*Task to complete*
Use the entries below and reproduce exactly the lines from the one containing "unremarkable human urinary" down to the one containing "positivity in adenocarcinoma", both of them included.

*Records shown*
○ ○ ○ ○ ○
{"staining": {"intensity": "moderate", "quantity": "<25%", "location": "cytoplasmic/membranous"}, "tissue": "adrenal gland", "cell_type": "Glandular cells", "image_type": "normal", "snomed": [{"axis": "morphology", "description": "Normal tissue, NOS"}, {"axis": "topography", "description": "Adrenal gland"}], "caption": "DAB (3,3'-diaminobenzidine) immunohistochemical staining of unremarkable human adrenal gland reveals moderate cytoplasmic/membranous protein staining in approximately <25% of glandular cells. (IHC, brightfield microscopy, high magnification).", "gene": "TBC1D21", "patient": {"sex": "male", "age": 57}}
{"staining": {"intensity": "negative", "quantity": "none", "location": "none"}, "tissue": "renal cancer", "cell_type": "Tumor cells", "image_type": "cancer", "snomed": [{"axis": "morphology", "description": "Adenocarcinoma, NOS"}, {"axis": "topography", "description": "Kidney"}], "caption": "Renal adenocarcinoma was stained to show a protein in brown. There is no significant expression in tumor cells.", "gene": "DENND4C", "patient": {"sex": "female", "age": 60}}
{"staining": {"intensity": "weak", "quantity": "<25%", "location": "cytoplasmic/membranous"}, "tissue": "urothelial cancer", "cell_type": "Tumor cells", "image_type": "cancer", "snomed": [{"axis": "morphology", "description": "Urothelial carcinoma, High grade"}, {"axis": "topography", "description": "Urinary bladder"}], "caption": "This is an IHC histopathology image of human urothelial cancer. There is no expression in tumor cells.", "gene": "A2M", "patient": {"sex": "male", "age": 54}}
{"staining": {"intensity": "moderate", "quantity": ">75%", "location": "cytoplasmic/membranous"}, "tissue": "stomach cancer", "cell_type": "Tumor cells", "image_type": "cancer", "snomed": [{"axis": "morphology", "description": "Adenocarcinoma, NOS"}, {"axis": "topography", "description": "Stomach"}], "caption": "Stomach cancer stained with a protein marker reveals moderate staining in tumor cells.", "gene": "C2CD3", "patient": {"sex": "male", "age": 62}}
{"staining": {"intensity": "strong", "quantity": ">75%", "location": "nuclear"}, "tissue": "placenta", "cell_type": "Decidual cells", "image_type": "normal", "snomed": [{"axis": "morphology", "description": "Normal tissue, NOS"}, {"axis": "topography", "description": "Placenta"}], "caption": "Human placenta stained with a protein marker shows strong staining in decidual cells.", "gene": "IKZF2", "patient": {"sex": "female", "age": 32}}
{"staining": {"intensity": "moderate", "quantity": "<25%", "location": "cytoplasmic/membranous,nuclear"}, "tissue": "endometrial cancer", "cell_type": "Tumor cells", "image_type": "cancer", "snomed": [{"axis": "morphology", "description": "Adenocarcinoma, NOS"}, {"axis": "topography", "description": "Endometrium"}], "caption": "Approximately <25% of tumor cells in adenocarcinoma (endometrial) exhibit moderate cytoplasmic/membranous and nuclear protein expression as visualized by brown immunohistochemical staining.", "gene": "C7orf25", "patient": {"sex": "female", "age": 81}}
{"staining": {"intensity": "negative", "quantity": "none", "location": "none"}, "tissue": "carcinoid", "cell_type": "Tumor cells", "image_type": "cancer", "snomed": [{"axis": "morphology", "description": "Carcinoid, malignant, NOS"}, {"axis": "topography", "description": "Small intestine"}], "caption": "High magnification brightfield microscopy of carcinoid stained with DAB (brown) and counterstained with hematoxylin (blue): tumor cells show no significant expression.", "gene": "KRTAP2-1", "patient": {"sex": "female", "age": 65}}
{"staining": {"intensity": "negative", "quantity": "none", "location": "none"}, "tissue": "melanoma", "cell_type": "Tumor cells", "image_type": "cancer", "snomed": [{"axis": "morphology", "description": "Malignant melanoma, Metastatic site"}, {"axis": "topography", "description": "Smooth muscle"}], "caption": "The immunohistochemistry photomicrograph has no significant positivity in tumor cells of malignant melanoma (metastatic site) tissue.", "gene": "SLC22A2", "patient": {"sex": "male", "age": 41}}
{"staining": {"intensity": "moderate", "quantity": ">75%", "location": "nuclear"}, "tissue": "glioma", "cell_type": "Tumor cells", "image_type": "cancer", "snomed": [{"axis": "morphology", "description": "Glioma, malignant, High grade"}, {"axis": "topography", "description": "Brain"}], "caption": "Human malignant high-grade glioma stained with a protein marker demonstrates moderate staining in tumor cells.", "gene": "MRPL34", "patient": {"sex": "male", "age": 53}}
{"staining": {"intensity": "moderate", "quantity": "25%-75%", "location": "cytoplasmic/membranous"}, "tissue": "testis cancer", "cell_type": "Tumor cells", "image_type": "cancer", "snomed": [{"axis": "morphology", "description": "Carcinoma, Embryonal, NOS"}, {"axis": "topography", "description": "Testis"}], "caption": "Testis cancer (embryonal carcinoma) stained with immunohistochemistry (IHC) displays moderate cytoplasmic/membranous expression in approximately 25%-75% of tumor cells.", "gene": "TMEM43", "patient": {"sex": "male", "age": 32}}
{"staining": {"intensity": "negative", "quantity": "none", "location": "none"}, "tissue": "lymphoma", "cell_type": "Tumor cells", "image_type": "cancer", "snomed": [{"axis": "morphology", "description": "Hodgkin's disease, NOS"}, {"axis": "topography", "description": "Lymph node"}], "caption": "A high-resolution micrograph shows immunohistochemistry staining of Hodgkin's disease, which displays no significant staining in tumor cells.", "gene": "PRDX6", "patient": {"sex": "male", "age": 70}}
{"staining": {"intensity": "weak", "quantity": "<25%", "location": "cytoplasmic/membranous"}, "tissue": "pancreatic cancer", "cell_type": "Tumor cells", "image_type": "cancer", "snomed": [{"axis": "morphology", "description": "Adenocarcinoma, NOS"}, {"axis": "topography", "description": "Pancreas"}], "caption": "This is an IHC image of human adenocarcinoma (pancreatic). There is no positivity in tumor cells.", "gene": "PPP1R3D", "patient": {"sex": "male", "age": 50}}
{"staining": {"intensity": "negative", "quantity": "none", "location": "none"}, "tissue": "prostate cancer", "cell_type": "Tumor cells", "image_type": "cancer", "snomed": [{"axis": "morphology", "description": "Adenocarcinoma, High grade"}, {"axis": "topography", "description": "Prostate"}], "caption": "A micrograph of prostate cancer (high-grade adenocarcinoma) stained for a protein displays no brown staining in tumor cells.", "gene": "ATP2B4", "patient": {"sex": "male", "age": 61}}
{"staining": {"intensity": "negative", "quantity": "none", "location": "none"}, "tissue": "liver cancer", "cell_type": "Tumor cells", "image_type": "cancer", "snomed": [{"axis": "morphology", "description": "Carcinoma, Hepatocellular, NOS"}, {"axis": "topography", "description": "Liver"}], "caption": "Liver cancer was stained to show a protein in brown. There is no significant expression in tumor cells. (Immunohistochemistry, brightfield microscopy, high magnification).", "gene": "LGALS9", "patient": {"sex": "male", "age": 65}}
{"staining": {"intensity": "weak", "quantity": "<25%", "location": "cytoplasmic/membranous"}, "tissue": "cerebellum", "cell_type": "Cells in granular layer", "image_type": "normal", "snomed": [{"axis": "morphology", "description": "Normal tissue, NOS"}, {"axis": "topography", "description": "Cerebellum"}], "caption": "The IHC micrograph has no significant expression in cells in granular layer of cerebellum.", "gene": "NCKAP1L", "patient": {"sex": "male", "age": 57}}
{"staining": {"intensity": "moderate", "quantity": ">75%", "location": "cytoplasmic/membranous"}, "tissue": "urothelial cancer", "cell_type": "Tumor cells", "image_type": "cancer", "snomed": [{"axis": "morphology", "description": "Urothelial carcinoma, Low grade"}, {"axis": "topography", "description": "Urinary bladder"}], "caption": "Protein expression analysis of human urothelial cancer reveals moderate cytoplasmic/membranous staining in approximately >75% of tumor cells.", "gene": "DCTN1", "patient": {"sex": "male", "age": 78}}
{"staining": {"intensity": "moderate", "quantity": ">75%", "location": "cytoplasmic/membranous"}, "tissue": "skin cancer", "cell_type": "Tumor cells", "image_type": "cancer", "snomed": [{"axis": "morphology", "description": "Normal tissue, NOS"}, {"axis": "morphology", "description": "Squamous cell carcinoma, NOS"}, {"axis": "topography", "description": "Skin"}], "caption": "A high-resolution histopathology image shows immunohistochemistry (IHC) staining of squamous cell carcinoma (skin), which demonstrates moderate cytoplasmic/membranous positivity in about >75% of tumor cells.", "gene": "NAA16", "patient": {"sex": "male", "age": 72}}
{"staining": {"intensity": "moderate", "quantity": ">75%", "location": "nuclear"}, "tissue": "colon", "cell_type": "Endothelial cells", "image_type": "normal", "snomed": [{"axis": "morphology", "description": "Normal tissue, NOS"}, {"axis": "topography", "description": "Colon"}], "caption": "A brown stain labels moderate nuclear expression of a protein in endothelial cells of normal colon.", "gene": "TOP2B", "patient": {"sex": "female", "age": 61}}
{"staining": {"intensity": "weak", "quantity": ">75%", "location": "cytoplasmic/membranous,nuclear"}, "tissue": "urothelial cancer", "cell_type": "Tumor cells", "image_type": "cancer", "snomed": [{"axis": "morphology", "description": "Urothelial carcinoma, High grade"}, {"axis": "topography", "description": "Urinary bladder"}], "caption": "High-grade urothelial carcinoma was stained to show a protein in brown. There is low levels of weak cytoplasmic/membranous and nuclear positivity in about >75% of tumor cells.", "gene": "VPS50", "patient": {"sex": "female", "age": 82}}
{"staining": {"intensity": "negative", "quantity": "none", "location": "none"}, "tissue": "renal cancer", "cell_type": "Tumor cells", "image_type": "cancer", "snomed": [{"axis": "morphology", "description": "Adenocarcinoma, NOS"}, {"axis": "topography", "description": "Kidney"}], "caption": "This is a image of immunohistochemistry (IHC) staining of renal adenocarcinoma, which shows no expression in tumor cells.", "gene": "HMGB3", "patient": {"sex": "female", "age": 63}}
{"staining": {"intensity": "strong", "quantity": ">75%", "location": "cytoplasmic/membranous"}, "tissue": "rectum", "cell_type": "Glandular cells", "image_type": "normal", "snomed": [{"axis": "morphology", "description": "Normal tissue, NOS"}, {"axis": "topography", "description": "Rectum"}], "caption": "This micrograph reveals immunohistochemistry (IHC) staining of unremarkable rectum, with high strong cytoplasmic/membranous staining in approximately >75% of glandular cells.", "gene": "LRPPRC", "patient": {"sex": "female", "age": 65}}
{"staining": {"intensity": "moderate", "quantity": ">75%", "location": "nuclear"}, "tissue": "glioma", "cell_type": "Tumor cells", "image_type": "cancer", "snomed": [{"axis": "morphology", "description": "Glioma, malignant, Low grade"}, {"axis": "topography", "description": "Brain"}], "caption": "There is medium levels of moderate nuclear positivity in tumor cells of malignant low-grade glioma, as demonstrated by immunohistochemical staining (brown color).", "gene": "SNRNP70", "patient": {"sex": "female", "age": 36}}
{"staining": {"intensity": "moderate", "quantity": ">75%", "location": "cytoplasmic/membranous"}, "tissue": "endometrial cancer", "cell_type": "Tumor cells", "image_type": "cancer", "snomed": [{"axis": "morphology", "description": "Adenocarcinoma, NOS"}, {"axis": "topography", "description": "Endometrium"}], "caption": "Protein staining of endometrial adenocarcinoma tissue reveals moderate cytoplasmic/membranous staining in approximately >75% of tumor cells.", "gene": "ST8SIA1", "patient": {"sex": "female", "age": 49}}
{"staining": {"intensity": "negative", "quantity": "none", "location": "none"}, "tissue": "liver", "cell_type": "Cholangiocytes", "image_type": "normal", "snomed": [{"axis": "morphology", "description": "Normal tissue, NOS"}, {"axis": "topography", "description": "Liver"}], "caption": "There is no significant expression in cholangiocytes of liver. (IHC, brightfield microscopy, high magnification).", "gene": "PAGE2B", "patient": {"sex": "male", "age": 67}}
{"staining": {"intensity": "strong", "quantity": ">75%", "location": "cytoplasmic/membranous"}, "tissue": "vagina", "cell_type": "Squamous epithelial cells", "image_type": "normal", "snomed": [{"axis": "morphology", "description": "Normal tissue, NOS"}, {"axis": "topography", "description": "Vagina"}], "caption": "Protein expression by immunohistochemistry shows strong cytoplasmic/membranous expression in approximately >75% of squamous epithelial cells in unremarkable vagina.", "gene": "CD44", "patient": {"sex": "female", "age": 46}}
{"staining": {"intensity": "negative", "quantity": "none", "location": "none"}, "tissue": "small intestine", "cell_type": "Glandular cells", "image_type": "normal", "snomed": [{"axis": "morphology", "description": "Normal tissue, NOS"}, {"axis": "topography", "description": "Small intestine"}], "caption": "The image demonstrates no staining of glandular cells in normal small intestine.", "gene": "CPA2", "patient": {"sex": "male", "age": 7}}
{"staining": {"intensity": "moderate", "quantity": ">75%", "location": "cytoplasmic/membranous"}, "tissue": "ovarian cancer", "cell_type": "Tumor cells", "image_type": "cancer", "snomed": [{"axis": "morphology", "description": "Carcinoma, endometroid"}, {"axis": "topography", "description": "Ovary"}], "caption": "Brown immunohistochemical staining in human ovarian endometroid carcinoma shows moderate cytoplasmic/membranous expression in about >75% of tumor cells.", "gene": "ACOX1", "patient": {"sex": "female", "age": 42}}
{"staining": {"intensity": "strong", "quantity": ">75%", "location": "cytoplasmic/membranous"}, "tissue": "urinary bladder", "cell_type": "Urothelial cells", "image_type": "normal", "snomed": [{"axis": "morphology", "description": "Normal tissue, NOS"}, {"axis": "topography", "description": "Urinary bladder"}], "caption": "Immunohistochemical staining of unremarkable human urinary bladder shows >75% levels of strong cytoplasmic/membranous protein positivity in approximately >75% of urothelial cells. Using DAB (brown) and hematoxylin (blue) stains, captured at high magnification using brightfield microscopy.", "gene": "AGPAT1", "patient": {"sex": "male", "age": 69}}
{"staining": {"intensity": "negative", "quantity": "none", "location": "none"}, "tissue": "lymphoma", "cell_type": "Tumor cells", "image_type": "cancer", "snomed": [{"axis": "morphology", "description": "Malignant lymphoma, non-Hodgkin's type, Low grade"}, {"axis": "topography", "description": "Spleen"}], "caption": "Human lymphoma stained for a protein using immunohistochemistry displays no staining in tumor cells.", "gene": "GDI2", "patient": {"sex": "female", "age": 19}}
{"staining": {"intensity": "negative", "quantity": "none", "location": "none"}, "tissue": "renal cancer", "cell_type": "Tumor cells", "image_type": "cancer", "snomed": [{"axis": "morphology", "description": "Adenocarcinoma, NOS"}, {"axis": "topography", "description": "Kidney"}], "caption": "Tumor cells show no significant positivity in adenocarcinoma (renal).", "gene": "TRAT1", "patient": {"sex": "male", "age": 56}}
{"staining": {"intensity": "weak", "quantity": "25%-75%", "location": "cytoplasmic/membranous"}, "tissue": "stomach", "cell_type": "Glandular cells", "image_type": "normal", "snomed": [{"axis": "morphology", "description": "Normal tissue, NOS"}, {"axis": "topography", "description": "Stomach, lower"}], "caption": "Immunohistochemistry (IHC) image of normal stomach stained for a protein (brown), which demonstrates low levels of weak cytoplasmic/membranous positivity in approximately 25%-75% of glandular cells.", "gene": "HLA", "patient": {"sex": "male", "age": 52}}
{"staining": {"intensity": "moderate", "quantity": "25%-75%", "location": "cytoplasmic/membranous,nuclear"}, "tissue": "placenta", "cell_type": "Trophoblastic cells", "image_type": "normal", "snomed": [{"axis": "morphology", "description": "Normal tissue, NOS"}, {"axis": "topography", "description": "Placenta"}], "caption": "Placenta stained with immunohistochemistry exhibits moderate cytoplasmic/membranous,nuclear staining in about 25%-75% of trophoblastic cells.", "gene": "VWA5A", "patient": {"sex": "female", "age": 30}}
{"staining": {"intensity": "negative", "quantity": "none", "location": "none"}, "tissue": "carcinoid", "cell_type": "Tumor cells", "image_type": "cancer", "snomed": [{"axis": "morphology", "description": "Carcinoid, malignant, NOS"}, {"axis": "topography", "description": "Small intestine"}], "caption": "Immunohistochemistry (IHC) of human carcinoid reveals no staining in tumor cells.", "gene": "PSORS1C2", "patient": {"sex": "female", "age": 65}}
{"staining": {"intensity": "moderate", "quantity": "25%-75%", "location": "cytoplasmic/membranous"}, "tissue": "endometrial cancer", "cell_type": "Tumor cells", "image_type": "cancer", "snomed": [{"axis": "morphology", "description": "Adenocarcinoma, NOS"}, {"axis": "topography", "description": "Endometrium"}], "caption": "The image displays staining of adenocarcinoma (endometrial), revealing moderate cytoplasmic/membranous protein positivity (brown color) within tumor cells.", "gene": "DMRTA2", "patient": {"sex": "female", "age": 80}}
○ ○ ○ ○ ○
*Written solution*
{"staining": {"intensity": "strong", "quantity": ">75%", "location": "cytoplasmic/membranous"}, "tissue": "urinary bladder", "cell_type": "Urothelial cells", "image_type": "normal", "snomed": [{"axis": "morphology", "description": "Normal tissue, NOS"}, {"axis": "topography", "description": "Urinary bladder"}], "caption": "Immunohistochemical staining of unremarkable human urinary bladder shows >75% levels of strong cytoplasmic/membranous protein positivity in approximately >75% of urothelial cells. Using DAB (brown) and hematoxylin (blue) stains, captured at high magnification using brightfield microscopy.", "gene": "AGPAT1", "patient": {"sex": "male", "age": 69}}
{"staining": {"intensity": "negative", "quantity": "none", "location": "none"}, "tissue": "lymphoma", "cell_type": "Tumor cells", "image_type": "cancer", "snomed": [{"axis": "morphology", "description": "Malignant lymphoma, non-Hodgkin's type, Low grade"}, {"axis": "topography", "description": "Spleen"}], "caption": "Human lymphoma stained for a protein using immunohistochemistry displays no staining in tumor cells.", "gene": "GDI2", "patient": {"sex": "female", "age": 19}}
{"staining": {"intensity": "negative", "quantity": "none", "location": "none"}, "tissue": "renal cancer", "cell_type": "Tumor cells", "image_type": "cancer", "snomed": [{"axis": "morphology", "description": "Adenocarcinoma, NOS"}, {"axis": "topography", "description": "Kidney"}], "caption": "Tumor cells show no significant positivity in adenocarcinoma (renal).", "gene": "TRAT1", "patient": {"sex": "male", "age": 56}}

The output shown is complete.